▸ WHAT IS REQUIRED:
Nothing in the data should change when you return it, but leave the pictures out.

▸ INPUT:
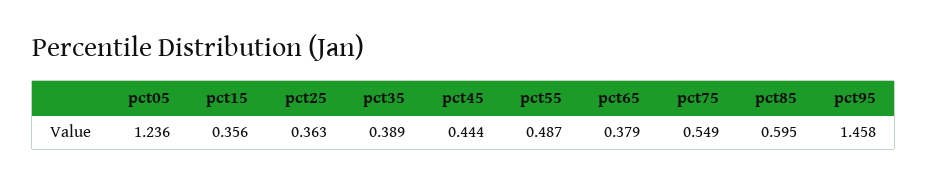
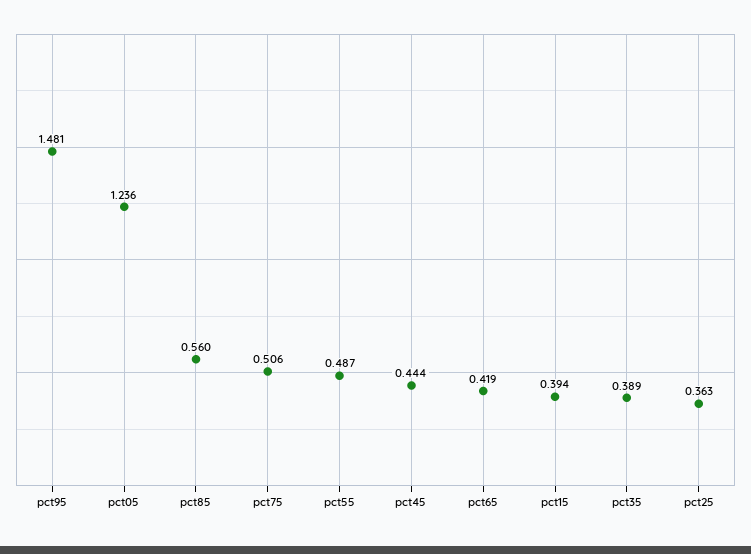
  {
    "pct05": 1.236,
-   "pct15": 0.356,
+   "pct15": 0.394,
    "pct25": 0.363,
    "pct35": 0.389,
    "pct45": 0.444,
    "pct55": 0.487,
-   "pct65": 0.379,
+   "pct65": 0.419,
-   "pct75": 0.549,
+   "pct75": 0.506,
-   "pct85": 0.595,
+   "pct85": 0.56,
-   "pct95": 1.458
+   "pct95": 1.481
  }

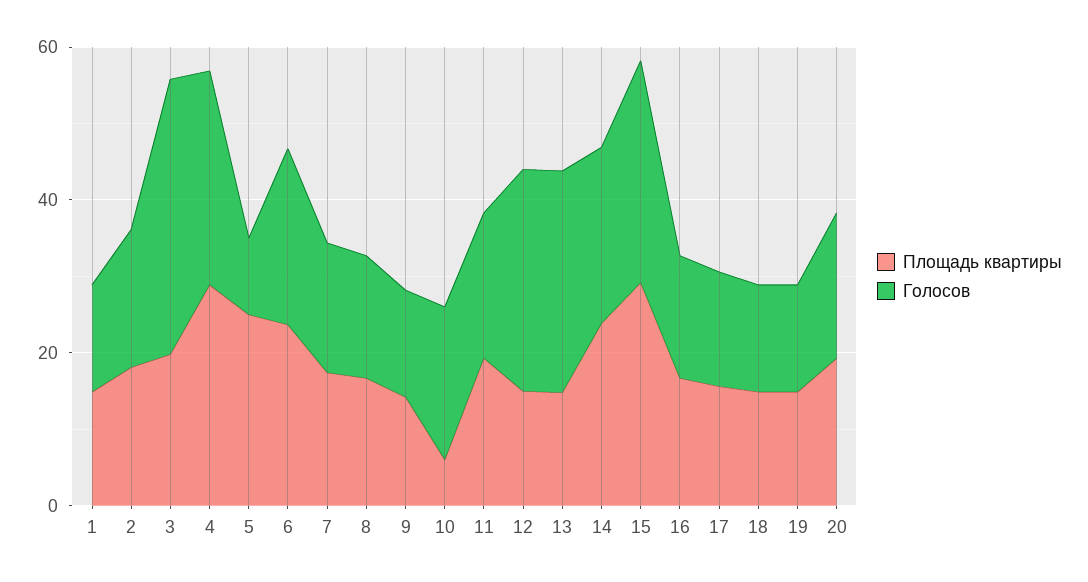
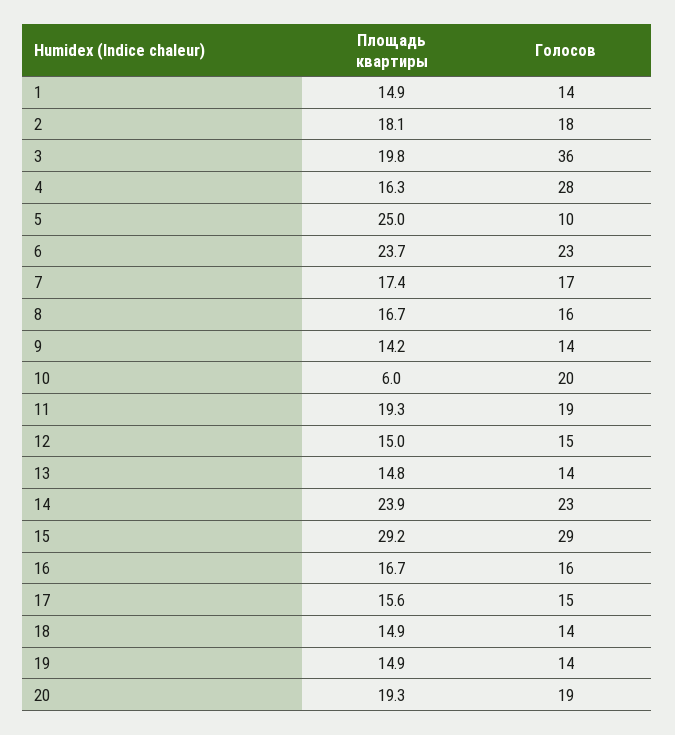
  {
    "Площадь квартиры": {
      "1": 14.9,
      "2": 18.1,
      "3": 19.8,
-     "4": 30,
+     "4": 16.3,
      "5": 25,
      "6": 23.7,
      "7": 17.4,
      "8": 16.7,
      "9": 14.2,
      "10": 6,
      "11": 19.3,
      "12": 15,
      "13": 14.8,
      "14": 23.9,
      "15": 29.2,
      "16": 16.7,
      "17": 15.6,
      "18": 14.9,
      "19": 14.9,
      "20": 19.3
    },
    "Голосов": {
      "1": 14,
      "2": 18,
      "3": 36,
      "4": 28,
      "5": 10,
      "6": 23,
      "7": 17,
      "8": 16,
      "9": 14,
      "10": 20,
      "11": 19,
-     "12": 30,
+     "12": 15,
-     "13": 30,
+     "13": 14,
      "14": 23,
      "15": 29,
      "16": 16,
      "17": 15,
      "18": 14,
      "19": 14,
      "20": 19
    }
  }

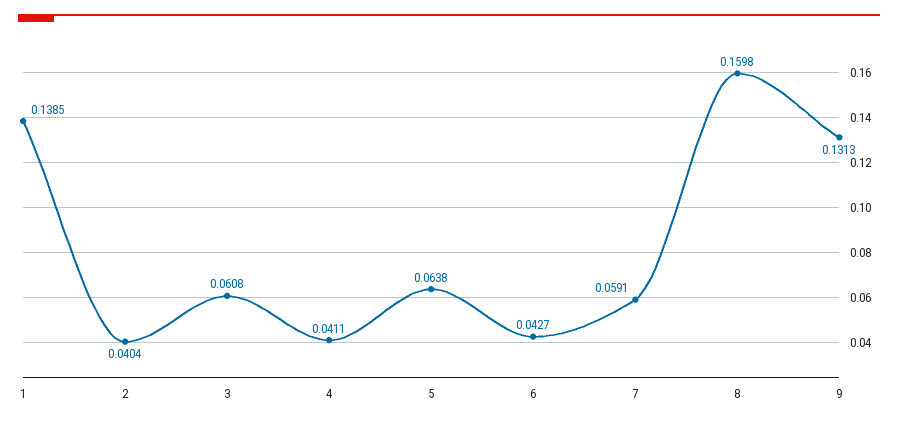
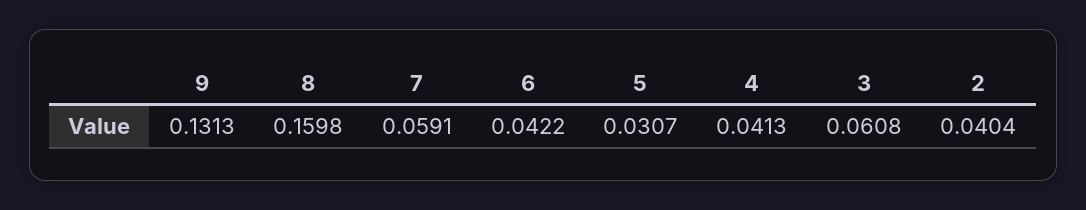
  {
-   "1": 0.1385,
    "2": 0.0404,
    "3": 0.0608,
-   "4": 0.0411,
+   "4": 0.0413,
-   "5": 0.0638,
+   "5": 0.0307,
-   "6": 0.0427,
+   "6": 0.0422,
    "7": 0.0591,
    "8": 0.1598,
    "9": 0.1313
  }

▸ THE ANSWER:
  {
    "pct05": 1.236,
-   "pct15": 0.356,
+   "pct15": 0.394,
    "pct25": 0.363,
    "pct35": 0.389,
    "pct45": 0.444,
    "pct55": 0.487,
-   "pct65": 0.379,
+   "pct65": 0.419,
-   "pct75": 0.549,
+   "pct75": 0.506,
-   "pct85": 0.595,
+   "pct85": 0.56,
-   "pct95": 1.458
+   "pct95": 1.481
  }

  {
    "Площадь квартиры": {
      "1": 14.9,
      "2": 18.1,
      "3": 19.8,
-     "4": 30,
+     "4": 16.3,
      "5": 25,
      "6": 23.7,
      "7": 17.4,
      "8": 16.7,
      "9": 14.2,
      "10": 6,
      "11": 19.3,
      "12": 15,
      "13": 14.8,
      "14": 23.9,
      "15": 29.2,
      "16": 16.7,
      "17": 15.6,
      "18": 14.9,
      "19": 14.9,
      "20": 19.3
    },
    "Голосов": {
      "1": 14,
      "2": 18,
      "3": 36,
      "4": 28,
      "5": 10,
      "6": 23,
      "7": 17,
      "8": 16,
      "9": 14,
      "10": 20,
      "11": 19,
-     "12": 30,
+     "12": 15,
-     "13": 30,
+     "13": 14,
      "14": 23,
      "15": 29,
      "16": 16,
      "17": 15,
      "18": 14,
      "19": 14,
      "20": 19
    }
  }

  {
-   "1": 0.1385,
    "2": 0.0404,
    "3": 0.0608,
-   "4": 0.0411,
+   "4": 0.0413,
-   "5": 0.0638,
+   "5": 0.0307,
-   "6": 0.0427,
+   "6": 0.0422,
    "7": 0.0591,
    "8": 0.1598,
    "9": 0.1313
  }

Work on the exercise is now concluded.